The reaction of President Trump’s opponents to his appointment of Vice President Pence to leadership of the Coronavirus Task Force, and to the inclusion of Steven Mnuchin and Larry Kudlow, has been predictably negative.
According to the Hill, “In addition to blasting Pence as “unqualified” to lead the effort, Sanders said the response team should be staffed with experts and scientists, hitting Treasury Secretary Steven Mnuchin and White House economic adviser Larry Kudlow as “political cronies, not scientists.””
Sanders’ response and that of other political commentators is wildly off the mark.
The potential for more damaging secondary effects from a major pandemic should not be underestimated. These potentially include – but are not limited to – food shortages, economic collapse, mass unemployment, mass civil unrest and government overreaction.
The pandemic is already cratering economic growth around the world, and causing enormous disruption to global supply chains. Trading Economics has reported that the “Caixin China General Manufacturing PMI plunged to 40.3 in February 2020, the lowest level since the survey began in April 2004”, and down from a previous read of 51.10, a drop of a massive 11.7 points.
While the Chinese Government has been pushing factories to reopen, it is clear that many are operating well below capacity with many workers understandably reluctant to return to work. As we covered in a previous article, there has also been severe disruption to food supply chains in China, with shortages in places and dumping in others, while the United States has already been hit by its first waves of panic buying.
Our highly-interconnected global economy leaves uniquely vulnerable to the sort of catastrophic economic shock, which a major pandemic has the potential to trigger.
President Trump is therefore entirely justified in being as concerned about the secondary effects of the pandemic as the primary ones.
His decision to hand leadership of the Task Force to the Vice President is also smart. Pence has barely put a foot during his tenure, coming across as an austere, bridge-building figure, who has the benefit of a close working relationship with President Trump and familiarity with most of the key figures likely be involved in addressing the crisis. Having a generalist with a background in state government, who dealt with the response to first MERS cases in the United States as state governor, and who is a big picture thinker, is a smart move. Appointing either an epidemiologist or a economist to the leadership of the taskforce could easily have led to a misbalanced response. An outsider without understanding of the workings of government would likely fail to get the machine moving as it must. A bureaucrat lacking Pence’s military mindset might well lack the capacity for action.
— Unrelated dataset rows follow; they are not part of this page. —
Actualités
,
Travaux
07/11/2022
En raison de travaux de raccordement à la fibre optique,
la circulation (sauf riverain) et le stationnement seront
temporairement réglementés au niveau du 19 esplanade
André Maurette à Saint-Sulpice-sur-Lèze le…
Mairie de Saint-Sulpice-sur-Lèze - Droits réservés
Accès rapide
The inclusion of economists on the taskforce is also surely a must, while the participation of representatives of the State Department, Homeland Security, Transportation, the Domestic Policy Council, and the Office of Management and Budget will help to ensure that there is a whole-of-government response that balances competing epidemiological, economic and security concerns.
Let the scoffers scoff, but the President’s dual focus is on the mark!